* [Exercise]:
Can you give everything in the records from the line containing "category=kleague&gameId=2019040" down to the line containing "배포, 판매 등 상업적으로", both included, as a JSON list of strings with one string per line and blank lines left out? Give only those lines.

[Records shown — start]

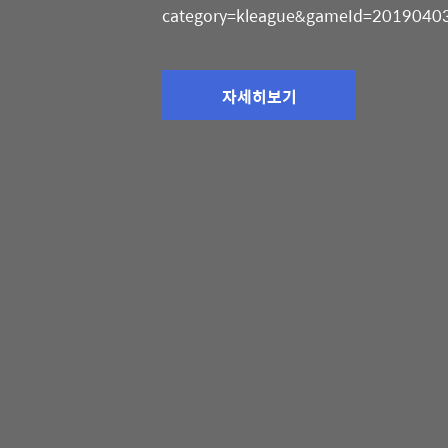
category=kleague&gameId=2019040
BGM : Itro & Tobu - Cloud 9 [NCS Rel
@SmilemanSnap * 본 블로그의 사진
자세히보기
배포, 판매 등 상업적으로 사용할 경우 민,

[Records shown — finish]
[Records shown — start]

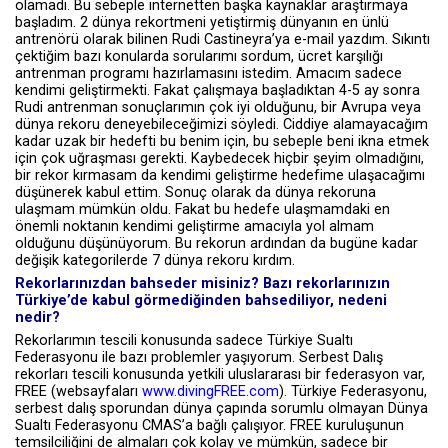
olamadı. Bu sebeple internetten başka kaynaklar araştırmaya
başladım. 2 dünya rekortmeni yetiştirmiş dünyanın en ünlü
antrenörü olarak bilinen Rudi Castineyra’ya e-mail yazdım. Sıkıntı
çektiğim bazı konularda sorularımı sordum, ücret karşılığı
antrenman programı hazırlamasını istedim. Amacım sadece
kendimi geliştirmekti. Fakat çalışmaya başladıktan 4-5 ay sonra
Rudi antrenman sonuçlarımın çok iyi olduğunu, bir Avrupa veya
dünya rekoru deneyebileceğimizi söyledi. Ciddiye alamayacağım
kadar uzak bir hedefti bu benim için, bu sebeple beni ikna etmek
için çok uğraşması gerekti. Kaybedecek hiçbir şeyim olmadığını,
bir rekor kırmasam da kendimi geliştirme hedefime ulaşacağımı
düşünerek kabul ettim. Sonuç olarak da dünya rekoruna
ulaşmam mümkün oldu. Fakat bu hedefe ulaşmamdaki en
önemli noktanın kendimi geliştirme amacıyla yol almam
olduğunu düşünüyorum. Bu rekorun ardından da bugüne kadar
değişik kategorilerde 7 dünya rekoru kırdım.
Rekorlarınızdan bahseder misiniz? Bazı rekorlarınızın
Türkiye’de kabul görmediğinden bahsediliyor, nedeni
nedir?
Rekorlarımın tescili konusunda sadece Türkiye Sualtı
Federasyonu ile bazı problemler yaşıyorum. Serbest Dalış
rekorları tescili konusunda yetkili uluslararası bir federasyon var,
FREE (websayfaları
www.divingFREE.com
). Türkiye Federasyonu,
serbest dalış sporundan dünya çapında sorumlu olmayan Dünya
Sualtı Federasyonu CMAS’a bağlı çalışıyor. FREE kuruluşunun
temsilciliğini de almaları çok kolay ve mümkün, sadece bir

[Records shown — finish]

* [Expected answer]:
[
  "category=kleague&gameId=2019040",
  "BGM : Itro & Tobu - Cloud 9 [NCS Rel",
  "@SmilemanSnap * 본 블로그의 사진",
  "자세히보기",
  "배포, 판매 등 상업적으로 사용할 경우 민,"
]